====== QUOTED TEXT

Re: Workaround for Intel MPS errata

From: Jon Mason
Date: Tue Oct 04 2011 - 23:46:52 EST

Hey Avi,
I believe this will fix the issue (assuming the errata is the issue in
the first place). You'll need to apply the patch on top of Linus'
latest code and re-enable the MPS tuning (as it is now off by
default). This can be done by adding "pci=pcie_bus_safe" to your boot

After thinking about it some more, a PCI quark is the correct way of
doing things. We must always disable read completion coalescing due
to the possibility of hotplugging a device with a MPS of 256B. Also,
I believe everyone will think this is much cleaner.

Let me know how it goes and thanks again for testing this for me.

============

_GIVEN EXERCISE 1_
In the message about the Intel MPS errata, what option must be added to turn the MPS tuning back on?
_GIVEN EXERCISE 2_
List each thing the message about the Intel MPS errata asks Avi to do.

====== PROVIDED RECORDS

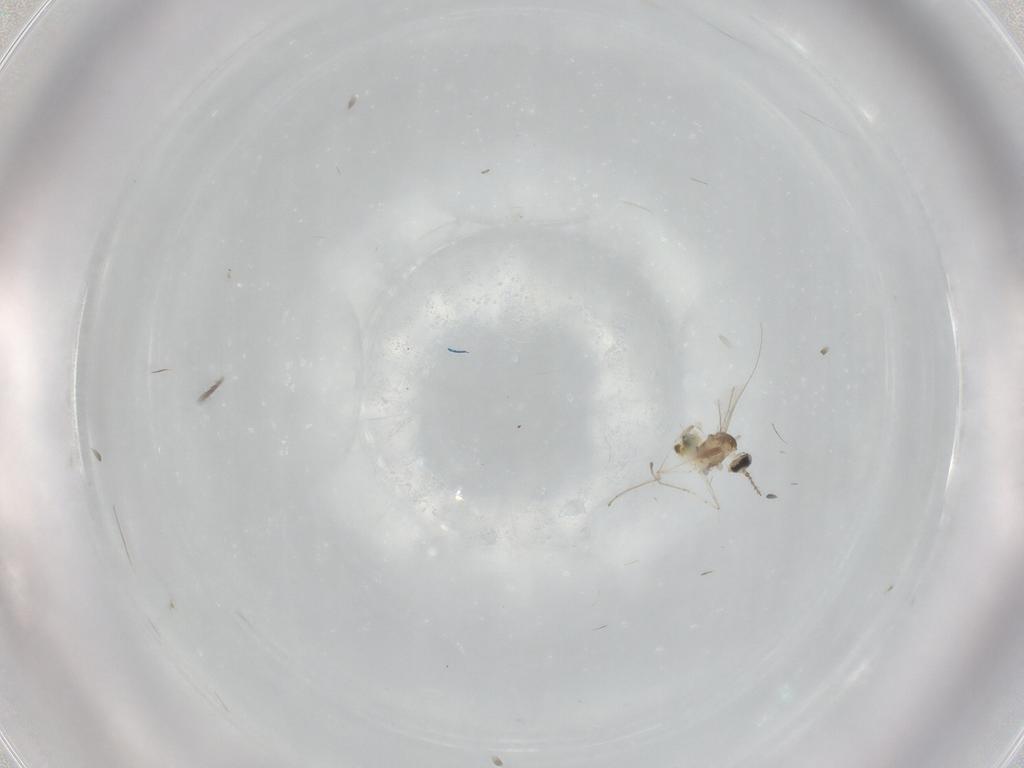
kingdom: Animalia
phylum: Arthropoda
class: Insecta
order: Diptera
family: Cecidomyiidae
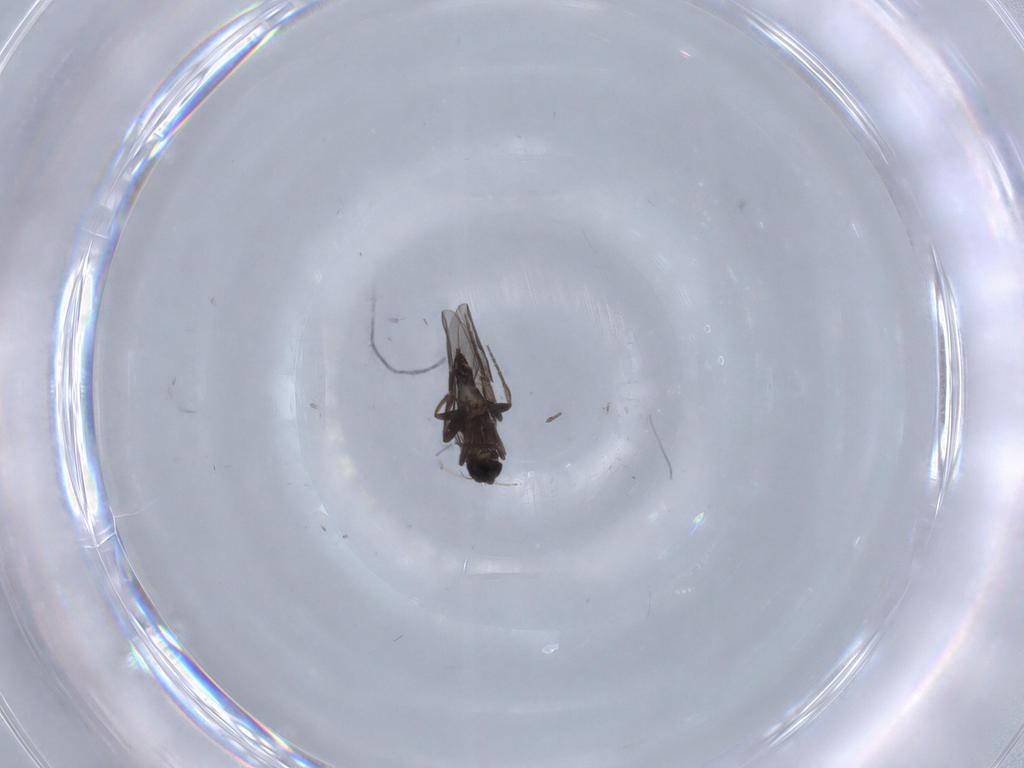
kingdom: Animalia
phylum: Arthropoda
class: Insecta
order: Diptera
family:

============

_FULL OUTPUT 1_
"pci=pcie_bus_safe"

_FULL OUTPUT 2_
- Apply the patch on top of Linus' latest code.
- Re-enable the MPS tuning by adding "pci=pcie_bus_safe".
- Say how it goes.